Data records
--- START ---
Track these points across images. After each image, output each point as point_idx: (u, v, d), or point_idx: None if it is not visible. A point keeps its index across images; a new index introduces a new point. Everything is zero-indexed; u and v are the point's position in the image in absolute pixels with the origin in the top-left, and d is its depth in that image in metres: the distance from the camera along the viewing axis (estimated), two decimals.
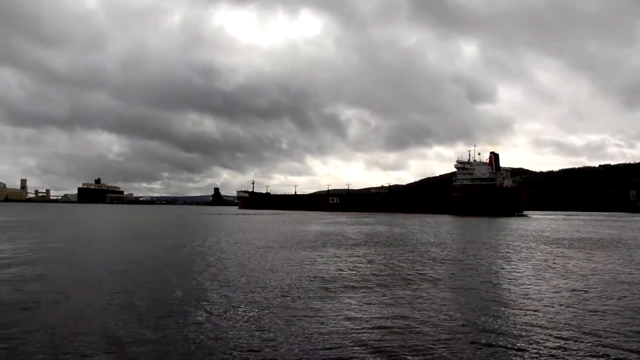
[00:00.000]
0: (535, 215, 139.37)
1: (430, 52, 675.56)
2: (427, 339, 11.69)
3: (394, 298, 16.56)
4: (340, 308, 14.91)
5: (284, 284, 18.74)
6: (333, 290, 17.81)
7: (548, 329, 12.62)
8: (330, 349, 10.87)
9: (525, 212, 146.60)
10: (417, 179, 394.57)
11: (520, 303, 16.00)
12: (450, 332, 12.36)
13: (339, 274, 21.71)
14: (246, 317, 13.63)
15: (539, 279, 20.97)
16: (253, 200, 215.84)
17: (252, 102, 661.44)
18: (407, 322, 13.23)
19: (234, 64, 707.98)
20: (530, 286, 19.22)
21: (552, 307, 15.37)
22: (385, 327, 12.69)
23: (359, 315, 13.99)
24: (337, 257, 28.30)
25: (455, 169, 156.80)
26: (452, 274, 22.41)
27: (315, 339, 11.59)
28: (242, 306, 14.94)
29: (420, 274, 22.07)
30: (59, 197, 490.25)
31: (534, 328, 12.73)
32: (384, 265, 24.60)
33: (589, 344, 11.33)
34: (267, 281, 19.43)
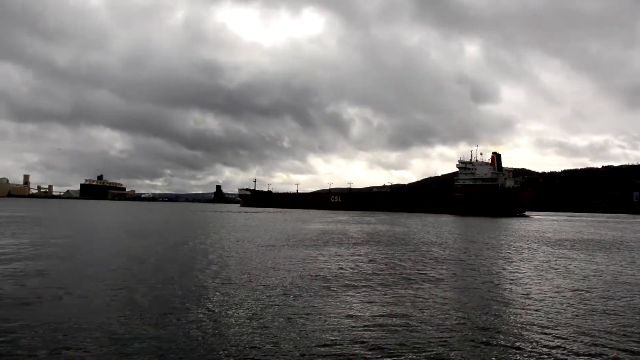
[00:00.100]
0: (537, 216, 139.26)
1: (433, 51, 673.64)
2: (429, 337, 11.70)
3: (395, 297, 16.57)
4: (342, 306, 14.92)
5: (286, 282, 18.76)
6: (335, 288, 17.84)
7: (549, 329, 12.61)
8: (332, 346, 10.88)
9: (527, 213, 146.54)
10: (420, 179, 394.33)
11: (522, 303, 15.99)
12: (452, 331, 12.36)
13: (341, 272, 21.73)
14: (248, 314, 13.65)
15: (540, 280, 20.96)
16: (255, 198, 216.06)
17: (254, 100, 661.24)
18: (409, 321, 13.24)
19: (237, 62, 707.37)
20: (532, 286, 19.22)
21: (554, 307, 15.36)
22: (387, 326, 12.70)
23: (361, 314, 14.00)
24: (339, 255, 28.31)
25: (457, 169, 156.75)
26: (453, 273, 22.41)
27: (317, 336, 11.60)
28: (244, 304, 14.96)
29: (421, 273, 22.08)
30: (62, 193, 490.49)
31: (535, 327, 12.73)
32: (386, 265, 24.61)
33: (590, 344, 11.33)
34: (269, 279, 19.46)
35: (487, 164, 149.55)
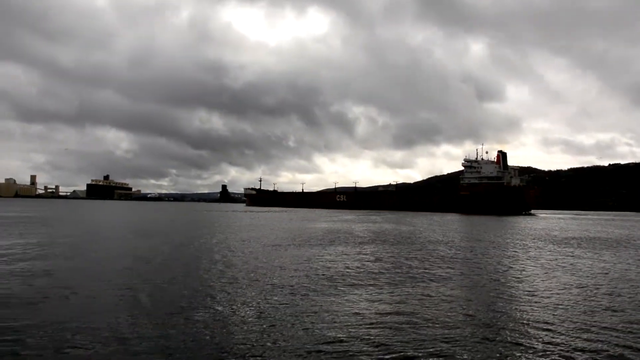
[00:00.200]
0: (542, 214, 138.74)
1: (438, 50, 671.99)
2: (436, 335, 11.68)
3: (402, 295, 16.56)
4: (349, 305, 14.92)
5: (293, 281, 18.79)
6: (342, 287, 17.84)
7: (556, 326, 12.57)
8: (340, 343, 10.90)
9: (532, 211, 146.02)
10: (425, 177, 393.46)
11: (529, 300, 15.93)
12: (459, 328, 12.33)
13: (347, 271, 21.73)
14: (255, 313, 13.68)
15: (547, 277, 20.87)
16: (260, 198, 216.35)
17: (259, 99, 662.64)
18: (416, 319, 13.22)
19: (242, 61, 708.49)
20: (539, 284, 19.14)
21: (561, 304, 15.29)
22: (394, 324, 12.69)
23: (368, 312, 14.00)
24: (346, 254, 28.32)
25: (462, 168, 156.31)
26: (460, 272, 22.36)
27: (324, 334, 11.61)
28: (251, 303, 15.00)
29: (428, 272, 22.05)
30: (68, 193, 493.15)
31: (542, 325, 12.69)
32: (392, 264, 24.60)
33: (597, 341, 11.28)
34: (276, 278, 19.50)
35: (492, 162, 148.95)
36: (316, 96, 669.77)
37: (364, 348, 10.73)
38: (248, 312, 13.74)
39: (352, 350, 10.54)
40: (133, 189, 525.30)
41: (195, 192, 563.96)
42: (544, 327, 12.63)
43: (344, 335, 11.62)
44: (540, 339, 11.56)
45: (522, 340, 11.43)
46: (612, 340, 11.55)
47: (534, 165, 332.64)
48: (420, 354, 10.38)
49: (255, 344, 10.82)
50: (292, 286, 17.77)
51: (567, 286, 18.92)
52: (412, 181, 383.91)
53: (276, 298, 15.71)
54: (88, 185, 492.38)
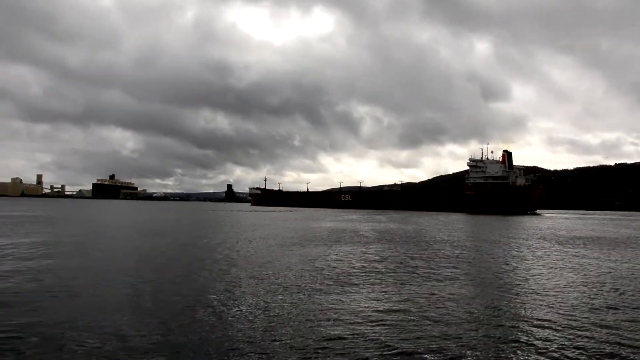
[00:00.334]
0: (548, 214, 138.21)
1: (443, 49, 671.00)
2: (442, 334, 11.68)
3: (408, 294, 16.55)
4: (355, 304, 14.94)
5: (298, 281, 18.85)
6: (348, 286, 17.86)
7: (563, 324, 12.57)
8: (345, 340, 10.93)
9: (538, 211, 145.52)
10: (430, 177, 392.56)
11: (536, 299, 15.89)
12: (465, 327, 12.33)
13: (353, 270, 21.75)
14: (261, 312, 13.72)
15: (554, 277, 20.81)
16: (265, 197, 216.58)
17: (264, 99, 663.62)
18: (422, 318, 13.22)
19: (247, 61, 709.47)
20: (546, 283, 19.08)
21: (568, 303, 15.26)
22: (400, 322, 12.71)
23: (373, 312, 13.99)
24: (351, 254, 28.34)
25: (468, 167, 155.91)
26: (466, 271, 22.34)
27: (330, 333, 11.63)
28: (258, 302, 15.04)
29: (434, 271, 22.04)
30: (74, 193, 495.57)
31: (549, 324, 12.67)
32: (398, 263, 24.61)
33: (604, 342, 11.26)
34: (282, 278, 19.55)
35: (497, 162, 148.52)
36: (321, 96, 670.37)
37: (370, 346, 10.75)
38: (254, 311, 13.78)
39: (358, 349, 10.57)
40: (139, 189, 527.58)
41: (200, 191, 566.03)
42: (552, 327, 12.60)
43: (350, 334, 11.65)
44: (547, 339, 11.54)
45: (530, 339, 11.42)
46: (618, 340, 11.52)
47: (539, 165, 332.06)
48: (426, 353, 10.40)
49: (261, 342, 10.86)
50: (298, 285, 17.81)
51: (574, 285, 18.86)
52: (417, 181, 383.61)
53: (281, 297, 15.76)
54: (94, 184, 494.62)
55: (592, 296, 16.81)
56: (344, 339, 11.26)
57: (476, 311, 14.34)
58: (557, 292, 17.52)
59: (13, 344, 10.38)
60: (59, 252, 26.40)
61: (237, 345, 10.66)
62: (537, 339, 11.46)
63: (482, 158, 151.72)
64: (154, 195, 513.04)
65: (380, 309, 14.41)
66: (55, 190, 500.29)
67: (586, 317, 13.67)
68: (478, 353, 10.44)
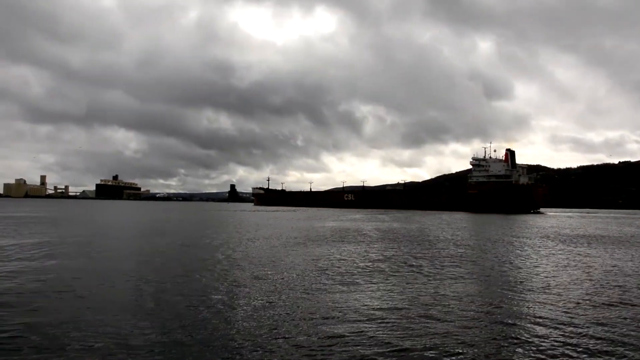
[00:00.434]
0: (551, 212, 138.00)
1: (446, 48, 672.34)
2: (446, 332, 11.66)
3: (412, 293, 16.53)
4: (358, 303, 14.92)
5: (302, 280, 18.84)
6: (352, 286, 17.85)
7: (567, 322, 12.54)
8: (349, 337, 10.91)
9: (541, 210, 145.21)
10: (433, 176, 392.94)
11: (540, 297, 15.86)
12: (469, 325, 12.31)
13: (356, 270, 21.74)
14: (265, 310, 13.72)
15: (559, 275, 20.76)
16: (268, 197, 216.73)
17: (267, 99, 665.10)
18: (427, 316, 13.20)
19: (249, 61, 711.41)
20: (550, 281, 19.03)
21: (573, 301, 15.22)
22: (404, 321, 12.70)
23: (377, 310, 13.98)
24: (355, 253, 28.32)
25: (471, 166, 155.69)
26: (470, 270, 22.29)
27: (334, 332, 11.62)
28: (262, 300, 15.04)
29: (438, 270, 22.00)
30: (78, 193, 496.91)
31: (553, 322, 12.65)
32: (402, 262, 24.58)
33: (608, 340, 11.23)
34: (285, 277, 19.55)
35: (500, 160, 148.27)
36: (324, 95, 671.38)
37: (374, 345, 10.73)
38: (257, 310, 13.77)
39: (362, 347, 10.56)
40: (142, 189, 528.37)
41: (203, 191, 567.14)
42: (556, 325, 12.57)
43: (354, 332, 11.62)
44: (552, 337, 11.50)
45: (534, 338, 11.39)
46: (623, 338, 11.49)
47: (542, 164, 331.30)
48: (430, 351, 10.38)
49: (265, 341, 10.85)
50: (301, 285, 17.80)
51: (578, 283, 18.80)
52: (420, 180, 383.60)
53: (285, 296, 15.76)
54: (97, 185, 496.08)
55: (596, 294, 16.75)
56: (348, 337, 11.25)
57: (480, 310, 14.30)
58: (561, 290, 17.47)
59: (16, 344, 10.38)
60: (63, 252, 26.44)
61: (241, 344, 10.65)
62: (541, 338, 11.42)
63: (485, 157, 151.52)
64: (157, 195, 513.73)
65: (384, 307, 14.39)
66: (58, 191, 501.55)
67: (590, 316, 13.63)
68: (482, 351, 10.40)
--- END ---
**Problem to work on:**
For the lines above, output exactly those from the line containing "39: (352, 350, 10.54)" through the line containing "51: (567, 286, 18.92)", and skip the others.

**Problem solution:**
39: (352, 350, 10.54)
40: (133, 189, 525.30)
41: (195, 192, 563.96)
42: (544, 327, 12.63)
43: (344, 335, 11.62)
44: (540, 339, 11.56)
45: (522, 340, 11.43)
46: (612, 340, 11.55)
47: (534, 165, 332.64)
48: (420, 354, 10.38)
49: (255, 344, 10.82)
50: (292, 286, 17.77)
51: (567, 286, 18.92)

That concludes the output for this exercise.